İşte tam bu noktada kafalar karışıyor…
Sanayici bir yandan 17,15 TL’lik referans fiyatı hiçe sayarken, öte yandan bu fiyatın 21 TL’ye yükseltilmesini istemesi dikkat çekiyor. Üstelik bu talepler bazı meslek örgütlerinden de destek görüyor. Yani üreticiden düşük fiyatla süt alan sanayici, şimdi de yüksek referans fiyat üzerinden yeni bir oyun kurmaya çalışıyor.
Stoklanan süt, zamlı fiyattan mı satılacak?

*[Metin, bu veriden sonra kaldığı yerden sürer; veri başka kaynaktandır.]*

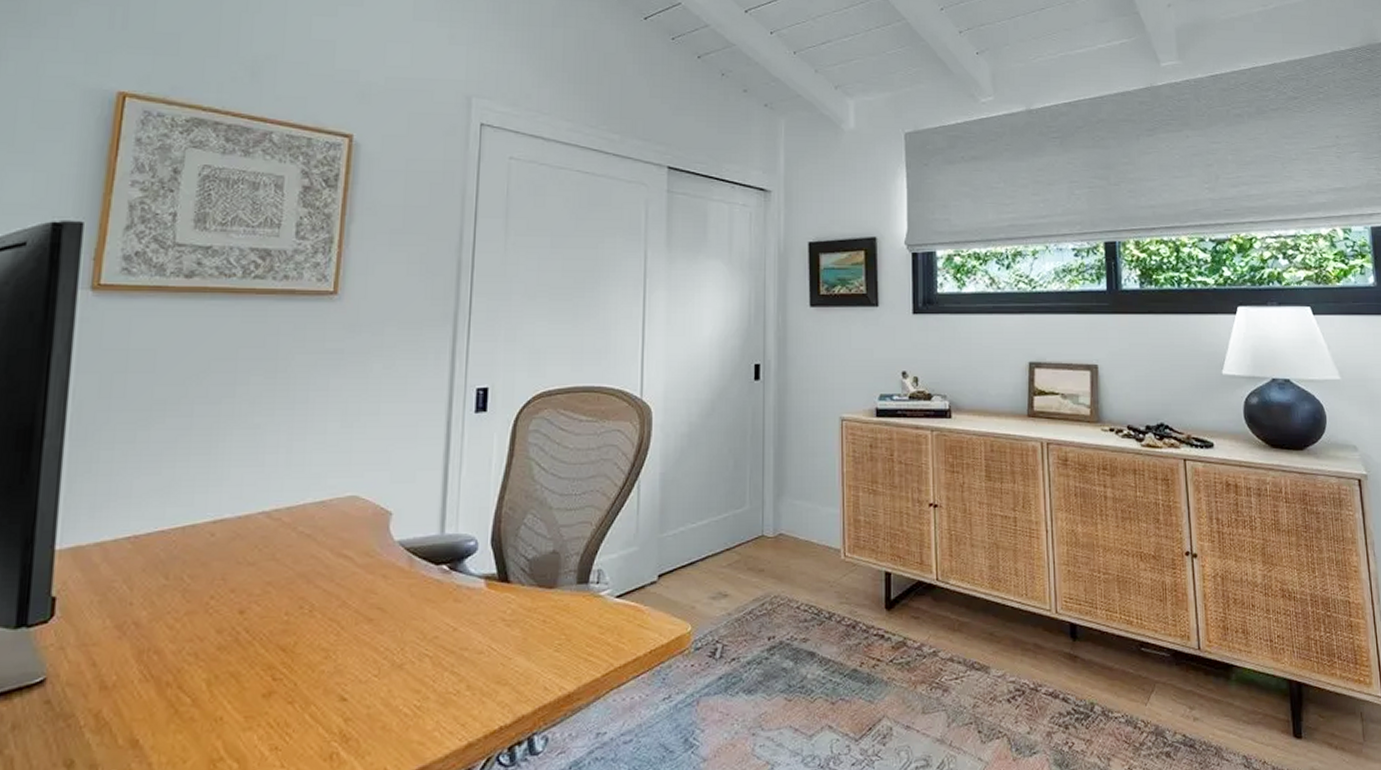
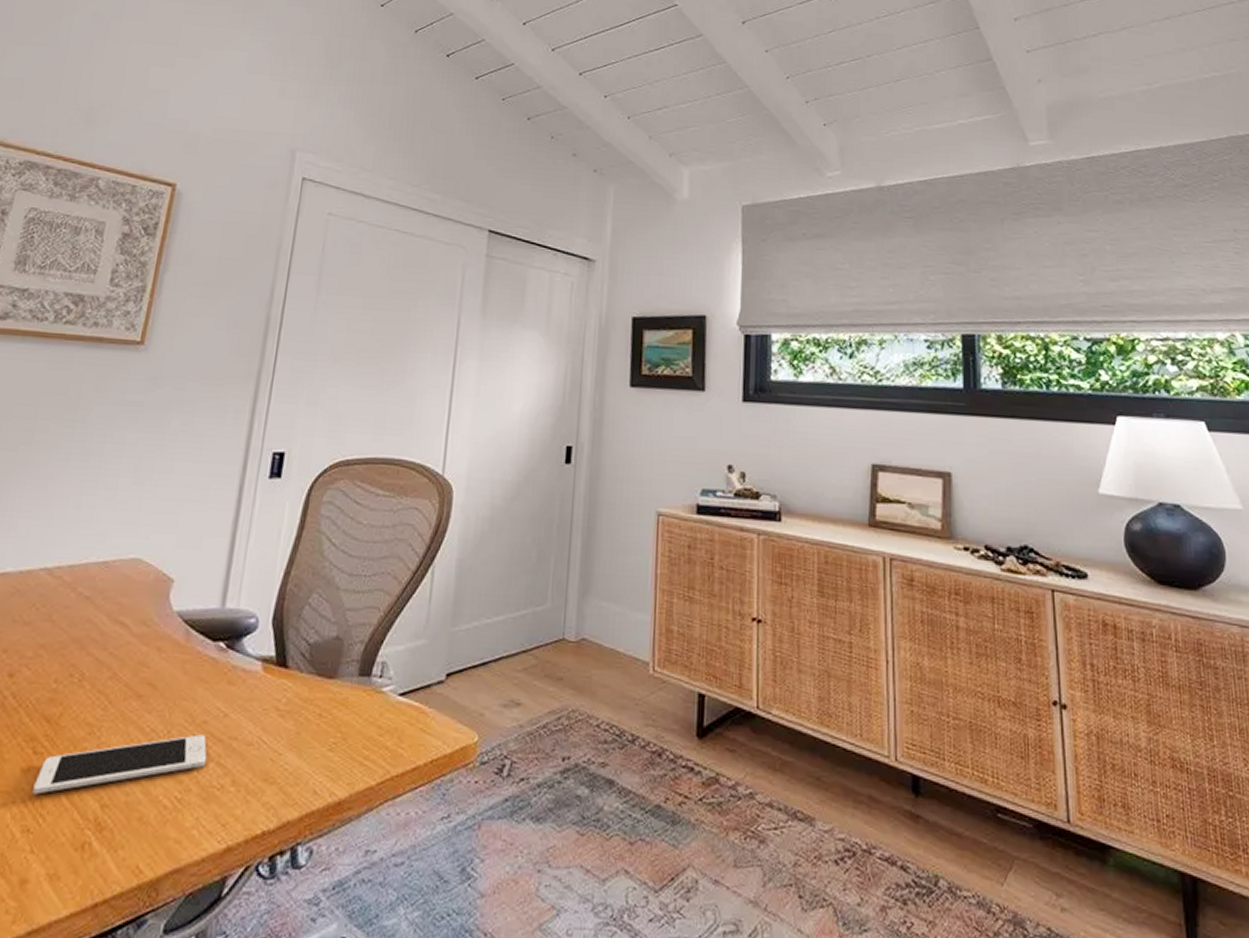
cell phone: none [276,648,441,717] -> present [32,734,207,795]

Sahadan gelen bilgilere göre, birçok sanayici bu dönemde düşük fiyattan topladığı sütü işleyip uzun ömürlü ürünlere çevirerek depoluyor. Eğer USK referans fiyatı gerçekten 21 TL’ye çıkarırsa, sanayici düşük maliyetle elde ettiği süt ürünlerine yüzde 22,4 zam yapabilecek. Böylece hem stok avantajı hem de yeni referans fiyat üzerinden yüksek kar elde edilecek.

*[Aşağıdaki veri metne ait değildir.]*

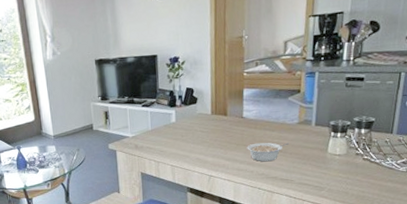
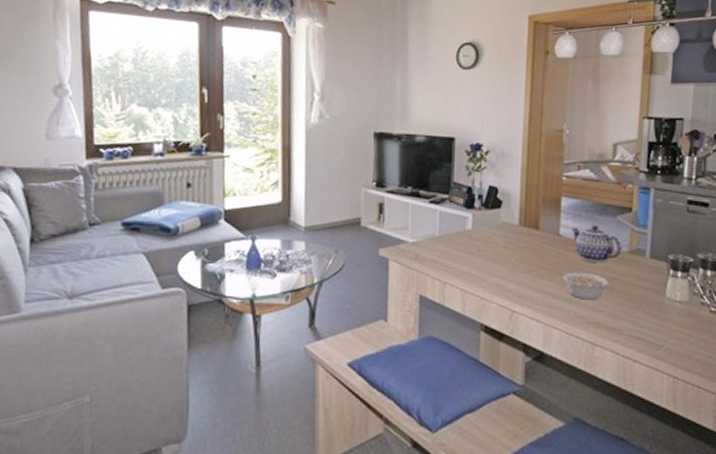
teapot: none [251,106,292,135] -> present [570,224,622,264]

Ancak üretici bu artıştan hiçbir kazanç sağlayamayacak. Çünkü bugün 17,15 TL bile uygulanmıyorken, yeni referans fiyat da fiilen üreticiye yansımayacak. Buna rağmen süt ve süt ürünleri market raflarında bir gecede zamlanacak.
Süt üreticisi değil, sanayici kazanacak
Bu durum “üreticinin kazanamadığı ama tüketicinin pahalıya süt içtiği” bir tabloyu ortaya koyuyor. Konunun en düşündürücü yönlerinden biri ise, bazı meslek kuruluşlarının bu oyuna sessiz kalması ya da destek vermesi. Kimse şu sorunun yanıtını aramıyor:
“Madem mevcut referans fiyatı uygulanmıyor, yeni fiyat neden isteniyor?”
Eğer Ulusal Süt Konseyi 21 TL’lik referans fiyatı açıklarsa, sanayici daha önce düşük fiyata aldığı süt ürünlerini daha pahalıya satarak karını katlayacak. Ancak üretici hala düşük fiyata süt vermeye devam edecek. Sonuçta kaybeden yine üretici ve tüketici olacak.